You may be able to sort some improved visibility with something like netflow/sflow. This aligns well with discrete components and independent failure domains as well.

> Services announce themselves to the etcd cluster when their availability state changes ... If there are no healthy backends it will un-advertise itself from the network to prevent requests ending up at this "dead end".

In my experience you really can't rely on nodes to manage themselves when it comes to service availability or health. There are too many grey failure cases where a dataplane node will partially fail enough to keep mangling traffic or passing shallow health checks. eg a disk going read only or stalled IO can keep the LB and active data in memory up, signalling like BGP sessions stay up, but prevent consuming new system/customer state updates. A seperate system/component is necessary for teh control loop to be insulated from those failures.

You end up in a situation where the distributed LB has "data plane" workers that handle connections & packets while the out of band "control plane" determines health & controls BGP/routing/ARP/whatever to put the data plane nodes in or out of service. Your application/lb/etc data plane can still self report & retrieve data from etcd. But put the control somewhere with less correlated failures. While you're at it build data versioning in to your configuration, eg active customers/domains/etc, that your dataplane uses & reports. That way your control plane can check both the availability/performance and the current working state of LB dataplane configuration.

> [The LB did not have] any healthy backends to direct traffic to. ... This caused the traffic to be dropped entirely.

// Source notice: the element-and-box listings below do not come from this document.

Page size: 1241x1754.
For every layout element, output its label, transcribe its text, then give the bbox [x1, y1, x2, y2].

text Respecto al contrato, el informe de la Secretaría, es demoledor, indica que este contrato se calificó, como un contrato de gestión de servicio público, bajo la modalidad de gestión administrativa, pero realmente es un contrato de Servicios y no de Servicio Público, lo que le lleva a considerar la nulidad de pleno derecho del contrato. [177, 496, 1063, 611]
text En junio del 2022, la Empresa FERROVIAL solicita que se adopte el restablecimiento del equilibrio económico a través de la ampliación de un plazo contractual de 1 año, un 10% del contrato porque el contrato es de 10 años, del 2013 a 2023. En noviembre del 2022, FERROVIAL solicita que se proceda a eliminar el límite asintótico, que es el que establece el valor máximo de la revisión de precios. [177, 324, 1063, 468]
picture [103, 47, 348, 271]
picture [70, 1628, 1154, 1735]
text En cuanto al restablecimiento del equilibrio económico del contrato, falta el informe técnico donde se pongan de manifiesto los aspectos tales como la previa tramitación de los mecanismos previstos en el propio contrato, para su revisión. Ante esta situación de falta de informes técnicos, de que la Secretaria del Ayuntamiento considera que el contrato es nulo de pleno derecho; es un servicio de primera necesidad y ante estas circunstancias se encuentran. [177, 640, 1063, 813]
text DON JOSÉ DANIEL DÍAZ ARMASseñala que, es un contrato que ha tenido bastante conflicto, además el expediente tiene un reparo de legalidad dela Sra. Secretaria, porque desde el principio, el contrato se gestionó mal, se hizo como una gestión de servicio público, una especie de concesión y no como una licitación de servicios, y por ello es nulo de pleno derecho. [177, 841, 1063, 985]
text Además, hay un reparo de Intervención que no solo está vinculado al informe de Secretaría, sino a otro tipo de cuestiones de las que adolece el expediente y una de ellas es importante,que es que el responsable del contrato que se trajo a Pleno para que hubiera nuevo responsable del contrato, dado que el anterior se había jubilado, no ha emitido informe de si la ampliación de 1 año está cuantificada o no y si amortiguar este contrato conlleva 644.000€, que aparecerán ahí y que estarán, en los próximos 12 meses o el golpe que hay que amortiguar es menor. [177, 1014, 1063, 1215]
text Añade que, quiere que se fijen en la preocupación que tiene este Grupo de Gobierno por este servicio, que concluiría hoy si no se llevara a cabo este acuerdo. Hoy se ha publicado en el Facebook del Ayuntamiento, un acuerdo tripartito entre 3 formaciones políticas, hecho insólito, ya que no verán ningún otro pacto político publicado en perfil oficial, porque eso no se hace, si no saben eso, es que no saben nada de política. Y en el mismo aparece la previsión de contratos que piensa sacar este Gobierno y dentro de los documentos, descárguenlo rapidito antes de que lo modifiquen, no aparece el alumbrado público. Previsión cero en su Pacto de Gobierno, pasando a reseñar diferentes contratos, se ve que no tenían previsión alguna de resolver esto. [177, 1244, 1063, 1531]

Throwing a RST or similar here is not wrong per se, and is a nice clear failure mode. One other approach is to have something like a default route that you can punt traffic to (and alert) as a last resort. It depends on your network/LB configuration but this could be a common MAC address, an internal ECMP'd route, or similar. I think you'll see many services that build L3/4 LBs, like CDNs, take this approach. IIRC google maglev and fastly document their take on this to deal with problems like IP fragments and MTU discovery where some packets dont flow with the rest of teh 5 tuple.

> The region will remain disabled until our monitoring has improved and the issue has been fixed more permanently.

I understand if this choice is around business & customer confidence. However I didnt see anything that indicated your failure modes were specific to us-west3. It seemed to be that visibility & detection were the real failure. And in that case I'd posit the better path is getting global visibility in to your failure mode, deploying that first/early to us-west3 and use that as your gate.

edit: Im a couple years past doing distributed networking/lb systems as my full time job, so apologies if this is dated/fuzzy advice.